As early as 1962, the mathematics department offered a digital computing course taught by adjunct professor A.R. Brown from Ent Air Force Base in Colorado Springs. Another adjunct professor, Richard Vogel, who gained computing experience at Los Alamos, stepped in to carry the course for a few more years. Computer time was booked wherever they could find it until the college officially signed on to the General Electric Time-Sharing Service in 1967. This service allowed a terminal on campus to connect via phone lines to a mainframe computer in Phoenix, Arizona.

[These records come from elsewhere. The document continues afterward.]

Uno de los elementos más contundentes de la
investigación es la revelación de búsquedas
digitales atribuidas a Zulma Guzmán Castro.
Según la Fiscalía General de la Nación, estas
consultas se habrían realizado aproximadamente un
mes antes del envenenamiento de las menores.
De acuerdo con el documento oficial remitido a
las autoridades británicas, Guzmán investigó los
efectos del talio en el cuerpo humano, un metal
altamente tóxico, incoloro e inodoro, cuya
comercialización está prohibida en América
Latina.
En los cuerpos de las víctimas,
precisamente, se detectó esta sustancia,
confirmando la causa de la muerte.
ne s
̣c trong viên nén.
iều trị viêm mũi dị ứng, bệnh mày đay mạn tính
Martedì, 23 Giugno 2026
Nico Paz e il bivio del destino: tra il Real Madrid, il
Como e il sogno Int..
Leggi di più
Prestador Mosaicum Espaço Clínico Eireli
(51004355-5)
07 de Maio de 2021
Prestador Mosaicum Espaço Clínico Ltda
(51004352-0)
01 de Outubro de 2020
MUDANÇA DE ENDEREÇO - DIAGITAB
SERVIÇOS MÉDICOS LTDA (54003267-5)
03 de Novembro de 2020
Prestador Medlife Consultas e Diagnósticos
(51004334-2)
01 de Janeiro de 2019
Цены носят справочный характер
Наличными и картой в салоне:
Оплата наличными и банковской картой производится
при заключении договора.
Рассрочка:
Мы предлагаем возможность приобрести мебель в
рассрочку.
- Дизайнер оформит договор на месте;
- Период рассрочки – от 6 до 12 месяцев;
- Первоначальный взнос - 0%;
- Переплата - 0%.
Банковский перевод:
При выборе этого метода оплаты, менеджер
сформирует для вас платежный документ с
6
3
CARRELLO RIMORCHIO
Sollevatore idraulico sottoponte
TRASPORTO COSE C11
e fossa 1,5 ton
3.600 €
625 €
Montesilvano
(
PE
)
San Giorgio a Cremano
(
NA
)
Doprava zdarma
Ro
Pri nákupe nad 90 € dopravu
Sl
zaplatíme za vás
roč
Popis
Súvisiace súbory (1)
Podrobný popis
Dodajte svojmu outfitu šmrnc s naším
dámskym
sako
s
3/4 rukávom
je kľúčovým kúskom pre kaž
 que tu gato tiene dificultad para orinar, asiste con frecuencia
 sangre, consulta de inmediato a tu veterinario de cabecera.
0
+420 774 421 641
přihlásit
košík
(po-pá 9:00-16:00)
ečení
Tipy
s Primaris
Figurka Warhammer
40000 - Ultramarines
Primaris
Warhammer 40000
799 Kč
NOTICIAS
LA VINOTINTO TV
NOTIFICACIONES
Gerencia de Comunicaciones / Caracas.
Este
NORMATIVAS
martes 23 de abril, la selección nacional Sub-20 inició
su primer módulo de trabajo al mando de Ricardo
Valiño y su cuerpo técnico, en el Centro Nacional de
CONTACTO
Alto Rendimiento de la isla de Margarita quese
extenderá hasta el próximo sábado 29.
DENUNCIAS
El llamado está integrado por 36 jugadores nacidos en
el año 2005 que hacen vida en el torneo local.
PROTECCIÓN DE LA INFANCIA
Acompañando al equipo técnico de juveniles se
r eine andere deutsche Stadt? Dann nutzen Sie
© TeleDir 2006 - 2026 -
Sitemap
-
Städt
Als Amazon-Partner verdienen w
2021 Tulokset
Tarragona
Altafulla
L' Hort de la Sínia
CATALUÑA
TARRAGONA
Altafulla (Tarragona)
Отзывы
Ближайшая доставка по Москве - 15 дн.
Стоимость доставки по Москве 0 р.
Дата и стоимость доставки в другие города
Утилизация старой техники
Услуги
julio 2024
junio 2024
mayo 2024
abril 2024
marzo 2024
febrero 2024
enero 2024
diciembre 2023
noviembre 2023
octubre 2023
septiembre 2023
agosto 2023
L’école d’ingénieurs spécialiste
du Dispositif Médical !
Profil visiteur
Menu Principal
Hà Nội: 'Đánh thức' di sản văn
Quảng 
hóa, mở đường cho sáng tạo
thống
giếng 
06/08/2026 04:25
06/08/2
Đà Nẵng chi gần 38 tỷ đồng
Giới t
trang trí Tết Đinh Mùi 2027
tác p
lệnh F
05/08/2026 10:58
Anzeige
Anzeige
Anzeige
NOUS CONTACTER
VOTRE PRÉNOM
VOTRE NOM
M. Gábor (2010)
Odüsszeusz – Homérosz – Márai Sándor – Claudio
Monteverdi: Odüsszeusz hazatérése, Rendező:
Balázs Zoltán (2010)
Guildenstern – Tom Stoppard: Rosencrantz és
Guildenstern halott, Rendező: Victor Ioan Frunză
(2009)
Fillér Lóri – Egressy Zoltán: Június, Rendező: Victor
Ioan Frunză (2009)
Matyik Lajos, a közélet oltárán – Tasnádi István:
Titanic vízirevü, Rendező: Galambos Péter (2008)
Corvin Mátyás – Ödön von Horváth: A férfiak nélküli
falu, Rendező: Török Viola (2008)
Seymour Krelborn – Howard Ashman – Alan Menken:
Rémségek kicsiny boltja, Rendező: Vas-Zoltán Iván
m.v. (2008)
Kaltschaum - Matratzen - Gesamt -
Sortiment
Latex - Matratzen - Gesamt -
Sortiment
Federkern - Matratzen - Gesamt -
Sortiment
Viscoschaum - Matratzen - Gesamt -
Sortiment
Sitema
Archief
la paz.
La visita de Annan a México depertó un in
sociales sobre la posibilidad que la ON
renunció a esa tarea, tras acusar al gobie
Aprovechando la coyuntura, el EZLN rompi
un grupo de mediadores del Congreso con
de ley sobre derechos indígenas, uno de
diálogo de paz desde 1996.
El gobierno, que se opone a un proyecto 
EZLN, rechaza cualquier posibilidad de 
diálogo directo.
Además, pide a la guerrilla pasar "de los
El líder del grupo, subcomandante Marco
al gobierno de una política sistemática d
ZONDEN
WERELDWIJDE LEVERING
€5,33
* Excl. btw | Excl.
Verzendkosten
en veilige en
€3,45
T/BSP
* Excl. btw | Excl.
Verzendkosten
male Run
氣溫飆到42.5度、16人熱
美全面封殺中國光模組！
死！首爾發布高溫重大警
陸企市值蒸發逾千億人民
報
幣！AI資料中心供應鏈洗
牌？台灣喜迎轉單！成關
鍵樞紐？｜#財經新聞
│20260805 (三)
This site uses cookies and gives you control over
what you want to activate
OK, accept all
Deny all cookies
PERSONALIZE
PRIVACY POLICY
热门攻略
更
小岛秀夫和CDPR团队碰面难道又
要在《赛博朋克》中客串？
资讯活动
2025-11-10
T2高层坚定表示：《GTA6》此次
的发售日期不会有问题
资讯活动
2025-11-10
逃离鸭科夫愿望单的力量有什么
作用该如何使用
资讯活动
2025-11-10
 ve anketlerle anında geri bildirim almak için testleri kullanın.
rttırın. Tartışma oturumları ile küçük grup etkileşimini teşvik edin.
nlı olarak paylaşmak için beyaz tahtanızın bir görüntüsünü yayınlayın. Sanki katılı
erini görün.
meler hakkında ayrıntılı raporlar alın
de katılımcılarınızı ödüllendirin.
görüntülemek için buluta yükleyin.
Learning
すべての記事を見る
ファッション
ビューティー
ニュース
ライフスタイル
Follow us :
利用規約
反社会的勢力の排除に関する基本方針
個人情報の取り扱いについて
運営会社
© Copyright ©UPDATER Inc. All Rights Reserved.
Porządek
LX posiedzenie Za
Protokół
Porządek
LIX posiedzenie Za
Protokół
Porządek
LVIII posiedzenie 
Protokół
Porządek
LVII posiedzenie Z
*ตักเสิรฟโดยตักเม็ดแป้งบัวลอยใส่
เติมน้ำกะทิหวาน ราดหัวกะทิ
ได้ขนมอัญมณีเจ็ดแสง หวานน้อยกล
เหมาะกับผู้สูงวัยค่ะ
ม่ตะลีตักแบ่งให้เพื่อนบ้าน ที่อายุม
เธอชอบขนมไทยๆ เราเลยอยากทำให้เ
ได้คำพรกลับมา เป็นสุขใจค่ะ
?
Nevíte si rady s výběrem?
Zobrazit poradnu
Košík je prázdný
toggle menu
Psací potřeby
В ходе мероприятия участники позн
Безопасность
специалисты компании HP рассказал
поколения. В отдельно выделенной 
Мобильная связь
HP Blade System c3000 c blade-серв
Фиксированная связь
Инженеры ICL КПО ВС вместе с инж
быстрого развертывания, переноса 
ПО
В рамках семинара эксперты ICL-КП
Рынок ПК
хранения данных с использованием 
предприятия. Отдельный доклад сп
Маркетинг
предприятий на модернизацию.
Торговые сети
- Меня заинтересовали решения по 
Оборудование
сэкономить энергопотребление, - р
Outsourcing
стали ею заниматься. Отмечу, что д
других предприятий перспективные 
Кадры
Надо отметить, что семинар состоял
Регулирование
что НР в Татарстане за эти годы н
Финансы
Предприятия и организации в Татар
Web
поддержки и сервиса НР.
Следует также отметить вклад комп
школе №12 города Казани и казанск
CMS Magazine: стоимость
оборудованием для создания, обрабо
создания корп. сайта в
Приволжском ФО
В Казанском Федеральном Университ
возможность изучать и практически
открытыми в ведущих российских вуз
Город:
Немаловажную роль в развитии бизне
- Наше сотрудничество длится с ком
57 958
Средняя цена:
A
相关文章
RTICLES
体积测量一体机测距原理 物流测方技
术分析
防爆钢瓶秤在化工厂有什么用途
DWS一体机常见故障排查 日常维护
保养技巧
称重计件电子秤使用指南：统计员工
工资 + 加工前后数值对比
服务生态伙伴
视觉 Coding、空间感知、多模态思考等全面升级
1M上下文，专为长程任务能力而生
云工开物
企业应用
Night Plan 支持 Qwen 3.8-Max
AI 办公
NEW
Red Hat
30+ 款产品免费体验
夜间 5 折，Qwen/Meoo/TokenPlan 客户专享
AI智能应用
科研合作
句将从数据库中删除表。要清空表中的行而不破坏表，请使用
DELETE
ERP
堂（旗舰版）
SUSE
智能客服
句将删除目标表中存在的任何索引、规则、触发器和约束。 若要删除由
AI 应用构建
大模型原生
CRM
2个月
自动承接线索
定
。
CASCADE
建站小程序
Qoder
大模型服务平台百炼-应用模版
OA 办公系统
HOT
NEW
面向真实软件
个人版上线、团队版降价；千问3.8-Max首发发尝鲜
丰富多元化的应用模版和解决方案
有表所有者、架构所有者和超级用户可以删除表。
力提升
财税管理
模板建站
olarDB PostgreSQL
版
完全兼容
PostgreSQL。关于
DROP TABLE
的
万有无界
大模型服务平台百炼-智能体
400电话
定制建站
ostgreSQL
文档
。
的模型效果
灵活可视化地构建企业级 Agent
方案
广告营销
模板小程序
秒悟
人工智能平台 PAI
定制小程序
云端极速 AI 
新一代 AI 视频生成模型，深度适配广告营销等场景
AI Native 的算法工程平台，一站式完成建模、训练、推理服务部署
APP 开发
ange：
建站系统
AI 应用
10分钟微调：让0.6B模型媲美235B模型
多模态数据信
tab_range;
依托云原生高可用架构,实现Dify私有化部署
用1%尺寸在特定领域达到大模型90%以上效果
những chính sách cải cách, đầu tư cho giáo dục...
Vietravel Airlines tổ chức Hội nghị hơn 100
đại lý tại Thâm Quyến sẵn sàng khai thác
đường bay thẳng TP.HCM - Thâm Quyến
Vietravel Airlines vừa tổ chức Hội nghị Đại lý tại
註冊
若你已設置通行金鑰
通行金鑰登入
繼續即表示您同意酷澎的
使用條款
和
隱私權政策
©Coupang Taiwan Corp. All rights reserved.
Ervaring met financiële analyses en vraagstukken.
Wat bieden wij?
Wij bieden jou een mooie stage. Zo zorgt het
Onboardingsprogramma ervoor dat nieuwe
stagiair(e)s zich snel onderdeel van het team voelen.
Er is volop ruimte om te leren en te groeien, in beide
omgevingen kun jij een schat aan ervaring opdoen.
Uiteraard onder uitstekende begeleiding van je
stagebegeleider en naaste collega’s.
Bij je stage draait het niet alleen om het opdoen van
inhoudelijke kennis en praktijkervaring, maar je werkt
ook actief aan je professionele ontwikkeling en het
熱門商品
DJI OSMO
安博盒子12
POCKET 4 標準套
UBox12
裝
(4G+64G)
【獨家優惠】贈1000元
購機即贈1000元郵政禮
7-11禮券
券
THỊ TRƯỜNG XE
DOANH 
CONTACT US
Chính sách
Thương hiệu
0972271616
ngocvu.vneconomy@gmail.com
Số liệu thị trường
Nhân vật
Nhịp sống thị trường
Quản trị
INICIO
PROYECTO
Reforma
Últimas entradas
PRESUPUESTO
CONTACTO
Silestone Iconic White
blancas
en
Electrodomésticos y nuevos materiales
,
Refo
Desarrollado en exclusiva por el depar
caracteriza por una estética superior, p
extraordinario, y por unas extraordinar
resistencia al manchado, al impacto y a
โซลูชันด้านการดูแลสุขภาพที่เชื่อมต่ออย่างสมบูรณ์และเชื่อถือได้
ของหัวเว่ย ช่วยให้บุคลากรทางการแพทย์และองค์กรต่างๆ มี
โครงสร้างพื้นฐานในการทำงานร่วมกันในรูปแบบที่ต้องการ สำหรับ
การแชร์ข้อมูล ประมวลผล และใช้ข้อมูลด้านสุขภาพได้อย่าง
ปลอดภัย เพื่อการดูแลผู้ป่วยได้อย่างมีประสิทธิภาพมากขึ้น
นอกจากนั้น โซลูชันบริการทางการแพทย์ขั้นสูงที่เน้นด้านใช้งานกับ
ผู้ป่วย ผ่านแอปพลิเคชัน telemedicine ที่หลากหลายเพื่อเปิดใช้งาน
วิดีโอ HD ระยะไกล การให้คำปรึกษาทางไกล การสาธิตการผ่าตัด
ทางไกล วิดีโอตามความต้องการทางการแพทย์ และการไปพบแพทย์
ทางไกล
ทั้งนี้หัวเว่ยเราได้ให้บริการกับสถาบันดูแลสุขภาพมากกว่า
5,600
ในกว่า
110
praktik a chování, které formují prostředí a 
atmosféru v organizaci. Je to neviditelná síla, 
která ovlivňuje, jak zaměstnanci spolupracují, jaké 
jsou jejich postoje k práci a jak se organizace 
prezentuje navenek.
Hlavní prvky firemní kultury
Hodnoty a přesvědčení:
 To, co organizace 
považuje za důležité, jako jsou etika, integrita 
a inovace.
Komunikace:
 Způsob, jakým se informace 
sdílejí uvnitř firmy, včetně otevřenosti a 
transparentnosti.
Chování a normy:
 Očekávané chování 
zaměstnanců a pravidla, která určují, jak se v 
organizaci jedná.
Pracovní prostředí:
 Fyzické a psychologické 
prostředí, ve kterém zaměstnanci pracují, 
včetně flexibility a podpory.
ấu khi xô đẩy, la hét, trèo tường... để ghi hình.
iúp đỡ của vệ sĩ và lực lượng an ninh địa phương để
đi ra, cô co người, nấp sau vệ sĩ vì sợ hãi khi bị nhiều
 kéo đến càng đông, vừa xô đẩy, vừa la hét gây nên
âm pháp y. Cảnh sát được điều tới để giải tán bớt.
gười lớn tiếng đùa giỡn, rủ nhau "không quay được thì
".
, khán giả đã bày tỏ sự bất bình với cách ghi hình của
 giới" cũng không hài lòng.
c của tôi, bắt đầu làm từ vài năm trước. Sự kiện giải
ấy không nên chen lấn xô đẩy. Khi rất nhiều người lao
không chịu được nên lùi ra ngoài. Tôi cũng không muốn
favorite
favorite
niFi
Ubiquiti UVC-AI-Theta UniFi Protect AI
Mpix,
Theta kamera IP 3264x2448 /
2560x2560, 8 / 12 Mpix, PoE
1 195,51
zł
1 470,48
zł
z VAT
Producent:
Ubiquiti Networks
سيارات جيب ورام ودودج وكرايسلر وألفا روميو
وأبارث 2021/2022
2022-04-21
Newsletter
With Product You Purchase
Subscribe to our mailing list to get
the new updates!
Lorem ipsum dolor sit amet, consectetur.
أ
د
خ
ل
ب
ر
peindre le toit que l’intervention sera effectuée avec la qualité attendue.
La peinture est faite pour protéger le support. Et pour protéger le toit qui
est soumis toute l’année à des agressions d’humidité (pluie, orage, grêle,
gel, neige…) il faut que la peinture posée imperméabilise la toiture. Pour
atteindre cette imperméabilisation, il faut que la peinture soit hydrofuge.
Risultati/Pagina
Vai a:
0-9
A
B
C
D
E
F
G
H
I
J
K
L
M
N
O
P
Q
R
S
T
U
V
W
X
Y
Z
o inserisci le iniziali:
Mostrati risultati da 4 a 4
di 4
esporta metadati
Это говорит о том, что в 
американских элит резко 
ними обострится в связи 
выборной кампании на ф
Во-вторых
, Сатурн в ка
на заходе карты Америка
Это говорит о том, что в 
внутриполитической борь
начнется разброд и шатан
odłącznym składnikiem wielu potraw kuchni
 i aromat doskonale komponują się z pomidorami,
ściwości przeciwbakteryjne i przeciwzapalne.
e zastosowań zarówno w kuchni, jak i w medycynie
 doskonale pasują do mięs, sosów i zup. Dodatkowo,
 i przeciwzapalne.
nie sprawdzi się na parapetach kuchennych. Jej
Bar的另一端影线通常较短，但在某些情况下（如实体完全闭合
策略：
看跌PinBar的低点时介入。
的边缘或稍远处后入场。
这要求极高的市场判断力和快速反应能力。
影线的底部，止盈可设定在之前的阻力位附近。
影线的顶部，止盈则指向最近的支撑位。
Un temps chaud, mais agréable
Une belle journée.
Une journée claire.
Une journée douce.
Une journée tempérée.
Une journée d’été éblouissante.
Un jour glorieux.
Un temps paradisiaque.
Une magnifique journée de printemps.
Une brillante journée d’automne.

Then Wilson Gateley and Gary Bitters from the mathematics department teamed up to write a proposal for a college computer. Although they explained that the mathematics department would be teaching some computer science courses, the bulk of the proposal addressed administrative advantages of a campus computer system. The first proposal in 1968 faded away, but the second revised attempt presented in 1971 met with success. The college purchased a Hewlett Packard 2000C digital computer. (Model 2000A had 16K RAM and a 350K disk (!); model 2000C was an upgrade.) By 1972 there were 17 terminals (mostly mechanical teletypes - see photo) connected to the computer which now was affectionately called "Smedley".

Wilson Gateley became the first computer center director (half time) and Robin Jeffries was the first college programmer. The mathematics department continued to teach digital computing; to help spark computing across campus Gary Bitters had earlier written an introduction to the BASIC language. The task of teaching the computing course soon fell to Richard Paine who met his more advanced students at midnight when they could safely disengage any administrative tasks on the computer and really learn how the machine worked.

After Gateley left the college in 1975 and William Turner (Assistant Dean of the College) stepped in to run the computer center for awhile, another mathematician Daniel Sterling served as director of the computing center for one year in 1978.

Computers age rapidly, and Smedley just about lasted to the end of the decade when the college replaced it with a Burroughs B6805. The nickname "Mnemosyne" was only half-hearted and the new machine never captured the imagination of the campus. Instead, it focused the tension between academic and administrative uses of the computer. The eighties soon ushered in the age of micro-computers and the college embraced them in 1983 when they purchased Texas Instruments MicroComputers which served admirably until gradually giving way to the PC clones and Macs.